When it comes to calculating your ROI and proving your marketing is working, there are a few things to consider:
Keep it simple
When you’re constantly being bombarded with analytics and statistics, it becomes easy to get distracted by, or even obsessed with, vanity metrics and points that aren’t meaningful. Always keep an eye on your overriding figures. Ask yourself regularly:
- Has their been an increase in your revenue?
- What has the marketing campaign cost?
This is the most basic form of discovering if your marketing is paying off. It may sound incredibly simple, but it’s easy to lose sight of even the most obvious indicators when you’re in the throws of a complex marketing campaign.
Measuring the cost of a campaign is fairly simple. It’s just a matter of adding up all your expenses and the time spent. However, ideally this will be broken down into the various resource spends so you can adjust the amount you’re investing into each resource according to its effectiveness.
Popularity doesn’t always equal conversions
You can create a lot of waves on social media without seeing financial gain. Engagement doesn’t always equal conversions. However, tracking your engagement in relation to any uplift in sales does start to build a picture of how the two figures relate. You can even test the relationship by making predictions about revenue increases in relation to engagement analytics.
Understanding the cause and effect will give you greater insight into the many variables. The more variables factored into your strategy, the more aware you’ll be of how different actions affect your campaign.
Other factors worth considering
As well as keeping it simple, and mapping engagement against conversions, there are a few other factors to consider:
This can provide a great tool for marketers to test the water with different strategies, such as content type, channel, content, landing page design etc. It provides specific data about how certain demographics respond to your marketing activities.
This allows you to build a clear picture of what brings the best return on investment for specific customer types. It also tells you which groups of people are the most responsive and allows you to better target them for a greater ROI from your marketing.
Cohort analysis is a great way to compare variables between different digital marketing campaigns. It provides the essence of analytics by clearly showing what works and what doesn’t. When interpreted correctly, any fine-tuning you need to perform will be obvious and data driven.

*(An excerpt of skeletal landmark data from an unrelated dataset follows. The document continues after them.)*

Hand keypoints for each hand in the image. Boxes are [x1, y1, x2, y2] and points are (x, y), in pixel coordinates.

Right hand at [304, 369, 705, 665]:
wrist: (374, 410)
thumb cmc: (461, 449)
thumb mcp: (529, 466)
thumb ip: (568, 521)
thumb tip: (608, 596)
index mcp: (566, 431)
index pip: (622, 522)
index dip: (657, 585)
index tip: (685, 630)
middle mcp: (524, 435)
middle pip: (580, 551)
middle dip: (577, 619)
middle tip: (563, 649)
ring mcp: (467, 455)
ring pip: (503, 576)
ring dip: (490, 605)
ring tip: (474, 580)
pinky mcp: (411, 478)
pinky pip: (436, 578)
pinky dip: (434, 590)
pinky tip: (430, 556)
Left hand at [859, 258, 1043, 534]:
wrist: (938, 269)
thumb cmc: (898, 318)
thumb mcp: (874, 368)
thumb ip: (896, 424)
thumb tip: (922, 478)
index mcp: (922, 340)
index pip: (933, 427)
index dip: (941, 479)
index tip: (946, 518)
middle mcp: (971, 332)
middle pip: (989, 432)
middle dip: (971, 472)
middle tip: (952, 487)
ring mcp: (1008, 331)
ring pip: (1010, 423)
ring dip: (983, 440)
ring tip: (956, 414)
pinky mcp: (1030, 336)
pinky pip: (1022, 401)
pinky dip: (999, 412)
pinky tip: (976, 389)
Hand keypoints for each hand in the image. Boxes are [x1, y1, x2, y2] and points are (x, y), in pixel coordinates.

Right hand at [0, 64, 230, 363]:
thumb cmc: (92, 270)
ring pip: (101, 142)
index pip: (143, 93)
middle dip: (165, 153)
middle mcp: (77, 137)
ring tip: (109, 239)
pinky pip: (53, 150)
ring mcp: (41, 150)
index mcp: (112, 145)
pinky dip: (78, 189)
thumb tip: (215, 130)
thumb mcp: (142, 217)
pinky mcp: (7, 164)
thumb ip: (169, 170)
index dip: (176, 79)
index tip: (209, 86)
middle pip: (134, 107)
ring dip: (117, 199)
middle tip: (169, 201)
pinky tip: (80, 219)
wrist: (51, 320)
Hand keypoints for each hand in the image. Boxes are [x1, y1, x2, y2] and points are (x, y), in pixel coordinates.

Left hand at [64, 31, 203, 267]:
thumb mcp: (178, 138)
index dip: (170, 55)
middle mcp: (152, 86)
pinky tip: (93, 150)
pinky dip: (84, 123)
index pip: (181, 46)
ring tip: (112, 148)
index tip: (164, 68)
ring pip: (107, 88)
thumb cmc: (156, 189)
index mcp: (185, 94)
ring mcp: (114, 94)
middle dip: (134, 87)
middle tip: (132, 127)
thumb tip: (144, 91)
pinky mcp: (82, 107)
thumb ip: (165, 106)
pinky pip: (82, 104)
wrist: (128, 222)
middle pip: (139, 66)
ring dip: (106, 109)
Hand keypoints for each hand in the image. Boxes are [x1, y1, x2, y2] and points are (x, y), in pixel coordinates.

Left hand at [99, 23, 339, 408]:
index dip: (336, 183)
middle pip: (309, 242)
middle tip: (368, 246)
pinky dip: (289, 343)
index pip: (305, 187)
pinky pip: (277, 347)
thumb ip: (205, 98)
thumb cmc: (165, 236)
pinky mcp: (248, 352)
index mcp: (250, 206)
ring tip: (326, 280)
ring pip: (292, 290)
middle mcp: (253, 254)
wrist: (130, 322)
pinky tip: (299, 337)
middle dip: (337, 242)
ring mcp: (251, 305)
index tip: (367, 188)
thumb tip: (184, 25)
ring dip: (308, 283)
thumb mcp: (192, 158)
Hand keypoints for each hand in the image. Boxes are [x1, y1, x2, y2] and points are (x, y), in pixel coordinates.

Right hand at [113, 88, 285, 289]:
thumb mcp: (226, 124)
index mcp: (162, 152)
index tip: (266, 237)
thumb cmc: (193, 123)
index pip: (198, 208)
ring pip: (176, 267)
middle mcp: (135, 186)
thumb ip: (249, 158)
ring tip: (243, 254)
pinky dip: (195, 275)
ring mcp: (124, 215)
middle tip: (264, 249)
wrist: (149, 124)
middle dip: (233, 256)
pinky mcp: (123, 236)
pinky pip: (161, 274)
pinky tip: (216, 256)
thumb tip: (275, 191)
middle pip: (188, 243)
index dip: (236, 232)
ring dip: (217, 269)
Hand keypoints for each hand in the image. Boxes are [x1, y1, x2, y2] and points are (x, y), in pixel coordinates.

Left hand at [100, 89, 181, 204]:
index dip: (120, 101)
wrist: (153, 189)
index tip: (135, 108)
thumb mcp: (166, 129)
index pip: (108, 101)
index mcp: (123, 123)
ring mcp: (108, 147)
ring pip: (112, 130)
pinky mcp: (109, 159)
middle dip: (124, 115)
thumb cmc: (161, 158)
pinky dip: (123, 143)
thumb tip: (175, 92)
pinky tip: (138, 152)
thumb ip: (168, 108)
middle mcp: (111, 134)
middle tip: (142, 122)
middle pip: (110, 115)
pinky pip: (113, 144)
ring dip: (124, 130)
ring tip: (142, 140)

Not many (if any) potential customers will see an advert, no matter how great, and then go and buy your product. Successful conversion is a journey, and customers will come into contact with your business in a variety of ways.
Making sure each point provides a great customer experience will help to reduce the number of touch points required to make a conversion. Increasing your number of potential touch points will also increase the likelihood of potential customers experiencing them in a shorter timeframe.
The average number of touch points needed for successful conversion varies between sectors, but nearly without exception, the number is greater than one.
Successful marketing will require refinement to ensure you get the most bang for your buck. You can measure social media ROI, traditional marketing ROI, and track all your marketing related expenses, but without clearly defined goals you won’t know if you’re moving in the right direction.
Ultimately, a successful marketing campaign must be able to quantifiably demonstrate it has contributed to the bottom line. Achieving the best return on investment requires a data-driven approach. Create a strategy that ensures all the data is used to move you closer to your goals.
Marketing goals allow you to navigate the difficulties of calculating your marketing ROI. Define success for your campaign, attribute campaign impact and use the data to understand and refine your efforts.